Low Energy Architecture

1. Ultra Low Energy House

The Ultra low energy house has various low energy architecture features suitable for the tropical climate condition such as natural ventilation, day lighting and shading. Renewable energy system has been incorporated such as a photovoltaic thermal solar collector for simultaneous production of electricity and hot water.


2. Daylighting Systems and Sky Simulator

A light pipe system using fibre optics for core daylighting has been designed, fabricated and evaluated. The system consists of a collector, transporter and distributor. The compound parabolic collector (CPC) has been chosen for the design as it does not require any mechanical parts to operate it. The CPC has the capability to collect light at any position of the sun’s declination and during any sky condition, and therefore is deemed suitable for the Malaysian sky. The CPC is designed to be fixed to a light pipe that will transport and distribute the light into a building’s interior.

Testing under real skies proves to be very difficult due to the dynamic nature of the sky. Sky simulators are therefore a good substitute for the real sky. The luminance and illuminance produced by the artificial sky can be adjusted to the correct levels during experiments. Sky simulators that have been built around the world are either box-type or domed. A team of local researchers has built a box sky. In addition the team is building a half-dome simulator for more advanced research into innovative daylighting technologies. Such sky simulators are also used for scale modeling at the pre-design stage of daylight buildings. The daylight factor can be obtained by taking the ratio of the readings on the lux meter inside the model building and the lux reading outside of the building.

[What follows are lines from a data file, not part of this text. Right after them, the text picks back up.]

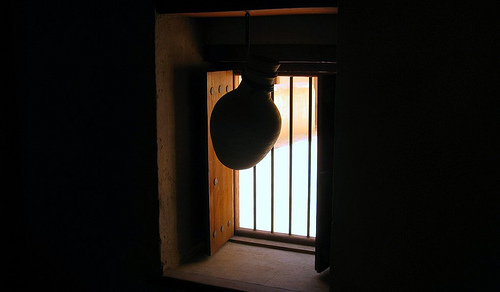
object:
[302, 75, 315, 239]
bars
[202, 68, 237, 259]
door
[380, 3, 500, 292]
wall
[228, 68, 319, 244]
window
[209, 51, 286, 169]
object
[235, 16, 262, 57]
rope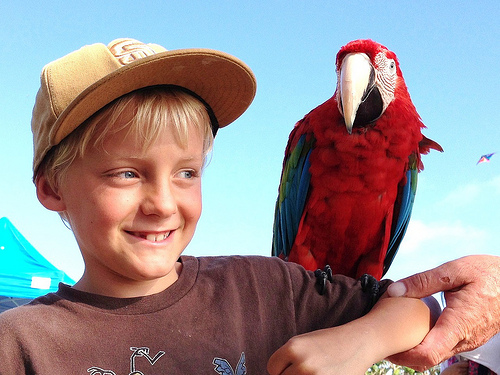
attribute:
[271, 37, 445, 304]
parrot — colorful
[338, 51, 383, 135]
beak — large, white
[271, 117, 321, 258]
wing — green, blue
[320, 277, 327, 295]
talon — sharp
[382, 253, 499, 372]
hand — adult hand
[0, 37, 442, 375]
kid — smiling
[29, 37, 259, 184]
baseball cap — light colored, brown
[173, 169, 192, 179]
eye — blue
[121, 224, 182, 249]
mouth — smiling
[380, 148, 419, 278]
left wing — blue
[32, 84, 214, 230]
hair — blond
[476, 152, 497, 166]
kite — colorful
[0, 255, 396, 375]
shirt — brown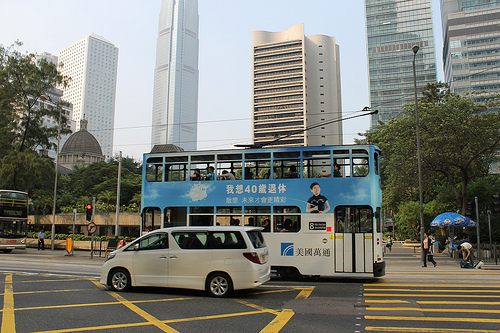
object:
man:
[37, 230, 44, 250]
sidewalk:
[11, 228, 110, 257]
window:
[246, 230, 267, 248]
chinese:
[296, 247, 304, 256]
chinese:
[305, 248, 313, 257]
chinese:
[313, 248, 322, 257]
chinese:
[322, 248, 331, 257]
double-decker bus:
[140, 144, 386, 281]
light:
[86, 203, 93, 222]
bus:
[140, 144, 386, 278]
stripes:
[0, 270, 316, 333]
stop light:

3. Indoor Air Quality and Thermal comfort Studies

To have “thermal comfort” means that a person wearing a normal layer of clothing feels neither too cold nor too warm. Such comfort is important both for one’s well-being and for productivity in office work, and can be achieved only when the air temperature, humidity and air movement are within the specified range, which is often referred to as the “comfort zone”. Where air movement is virtually absent and when relative humidity can be kept at about 50%, the ambient temperature becomes the most critical and debated factor for maintaining thermal comfort. However, temperature preferences vary greatly among individuals and there is no one temperature that can satisfy everyone. Nevertheless, it is fair to say that an office, which is too warm makes its occupants feel tired. On the other hand, one that is too cold causes the occupants’ attention to drift, making them restless and easily distracted. Workers begin worrying about how to get warm again. Maintaining constant thermal conditions in the offices is important. Even minor deviation from comfort may be stressful and lead to impaired performance and safety. Conversely, workers who are under stress are less tolerant to uncomfortable conditions. Several studies have been conducted including a low energy office and the Istana Istana Lama Muzium Diraja Seri Menanti . The instrument used has the capability of measuring thermal comfort, cross wind ventilation, indoor noise exposure and indoor illumination levels . Other instrument includes an infrared thermometer.


4. Radiative Cooling

Using a building’s roof to take advantage of radiation to the night sky as a heat sink has been long identified as a potentially productive means to reduce space cooling. Radiative cooling to the night sky is based on the principle of heat loss by long-wave radiation from one surface to another body at a lower temperature. In the case of buildings, the cooled surfaces are those of the building shell and the heat sink is the sky since the sky temperature is lower than the temperature of most earth bound objects. Night cooling resource is large and enticing for residential energy-efficiency applications. On a clear night, a typical sky-facing surface at 27°C will cool at a rate of 60W/m2.